Analysis of isoaspartate in peptides by electrospray tandem mass spectrometry.

In view of the significance of Asn deamidation and Asp isomerization to isoAsp at certain sites for protein aging and turnover, it was desirable to challenge the extreme analytical power of electrospray tandem mass spectrometry (ESI-MS/MS) for the possibility of a site-specific detection of this posttranslational modification. For this purpose, synthetic L-Asp/L-isoAsp containing oligopeptide pairs were investigated by ESI-MS/MS and low-energy collision-induced dissociation (CID). Replacement of L-Asp by L-isoAsp resulted in the same kind of shifts for all 15 peptide pairs investigated: (1) the b/y intensity ratio of complementary b and y ions generated by cleavage of the (L-Asp/L-isoAsp)-X bond and of the X-(L-Asp/L-isoAsp) bond was decreased, and (2) the Asp immonium ion abundance at m/z 88 was also decreased.
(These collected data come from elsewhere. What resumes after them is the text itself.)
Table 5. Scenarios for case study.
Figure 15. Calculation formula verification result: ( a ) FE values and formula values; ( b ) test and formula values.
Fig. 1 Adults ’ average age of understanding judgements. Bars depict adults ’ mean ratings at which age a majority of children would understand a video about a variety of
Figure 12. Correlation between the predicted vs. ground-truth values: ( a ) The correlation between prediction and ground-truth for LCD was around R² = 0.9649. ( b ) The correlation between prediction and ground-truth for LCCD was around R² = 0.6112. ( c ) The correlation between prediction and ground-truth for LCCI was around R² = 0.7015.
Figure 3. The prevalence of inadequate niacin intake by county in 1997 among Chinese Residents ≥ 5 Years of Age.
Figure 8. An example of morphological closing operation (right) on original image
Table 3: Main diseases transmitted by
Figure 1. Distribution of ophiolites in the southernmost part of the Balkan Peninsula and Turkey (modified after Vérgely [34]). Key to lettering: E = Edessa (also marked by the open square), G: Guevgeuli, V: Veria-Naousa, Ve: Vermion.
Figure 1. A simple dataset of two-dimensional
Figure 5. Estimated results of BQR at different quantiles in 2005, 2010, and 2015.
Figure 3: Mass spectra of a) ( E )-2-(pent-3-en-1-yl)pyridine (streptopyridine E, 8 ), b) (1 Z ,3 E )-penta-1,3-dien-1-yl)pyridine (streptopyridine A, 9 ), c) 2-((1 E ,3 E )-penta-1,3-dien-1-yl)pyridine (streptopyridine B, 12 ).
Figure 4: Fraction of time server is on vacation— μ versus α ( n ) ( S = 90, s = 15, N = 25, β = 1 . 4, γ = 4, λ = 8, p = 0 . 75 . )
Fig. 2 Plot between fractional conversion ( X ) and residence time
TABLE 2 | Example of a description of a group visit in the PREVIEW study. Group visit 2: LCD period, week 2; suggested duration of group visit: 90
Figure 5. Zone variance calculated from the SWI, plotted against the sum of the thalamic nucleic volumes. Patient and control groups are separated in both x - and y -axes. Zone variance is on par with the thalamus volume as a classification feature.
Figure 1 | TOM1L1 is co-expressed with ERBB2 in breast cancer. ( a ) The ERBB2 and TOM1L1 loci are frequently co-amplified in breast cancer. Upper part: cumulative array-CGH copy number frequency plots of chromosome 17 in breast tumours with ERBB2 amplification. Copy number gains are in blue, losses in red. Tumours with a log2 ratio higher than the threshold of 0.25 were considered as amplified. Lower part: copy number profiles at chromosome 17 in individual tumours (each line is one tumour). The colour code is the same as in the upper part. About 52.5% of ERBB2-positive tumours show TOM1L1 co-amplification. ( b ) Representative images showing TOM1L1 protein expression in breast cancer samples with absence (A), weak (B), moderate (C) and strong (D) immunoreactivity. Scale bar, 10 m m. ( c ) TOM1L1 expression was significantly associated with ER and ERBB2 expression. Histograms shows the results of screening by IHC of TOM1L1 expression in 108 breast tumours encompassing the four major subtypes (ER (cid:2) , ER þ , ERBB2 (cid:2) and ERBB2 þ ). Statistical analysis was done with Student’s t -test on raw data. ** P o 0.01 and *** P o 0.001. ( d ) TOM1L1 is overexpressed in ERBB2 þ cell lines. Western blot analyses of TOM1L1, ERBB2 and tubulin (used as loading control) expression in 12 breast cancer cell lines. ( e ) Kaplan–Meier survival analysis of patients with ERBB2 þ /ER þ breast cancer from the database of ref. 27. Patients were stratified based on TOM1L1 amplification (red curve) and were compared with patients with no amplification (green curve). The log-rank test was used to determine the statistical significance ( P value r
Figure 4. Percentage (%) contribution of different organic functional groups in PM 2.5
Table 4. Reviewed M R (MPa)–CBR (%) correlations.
It is proposed that the isoAsp structure hampers the accepted mechanism of b-ion formation on both its N- and C-terminal side. The b/y ion intensity ratio and the relative immonium ion intensity vary considerably, depending on the peptide sequence, but the corresponding values are reproducible when recorded on the same instrument under identical instrumental settings. Thus, once the reference product ion spectra have been documented for a pair of synthetic peptides containing either L-Asp or L-isoAsp, these identify one or the other form. Characterization and relative quantification of L-Asp/L-isoAsp peptide mixtures are also possible as demonstrated for two sequences for which isoAsp formation has been described, namely myrG-D/isoD-AAAAK (deamidated peptide 1-7 of protein kinase A catalytic subunit) and VQ-D/isoD-GLR (deamidated peptide 41-46 of human procollagen alpha 1). Thus, the analytical procedures described may be helpful for the identification of suspected Asn deamidation and Asp isomerization sites in proteolytic digests of proteins.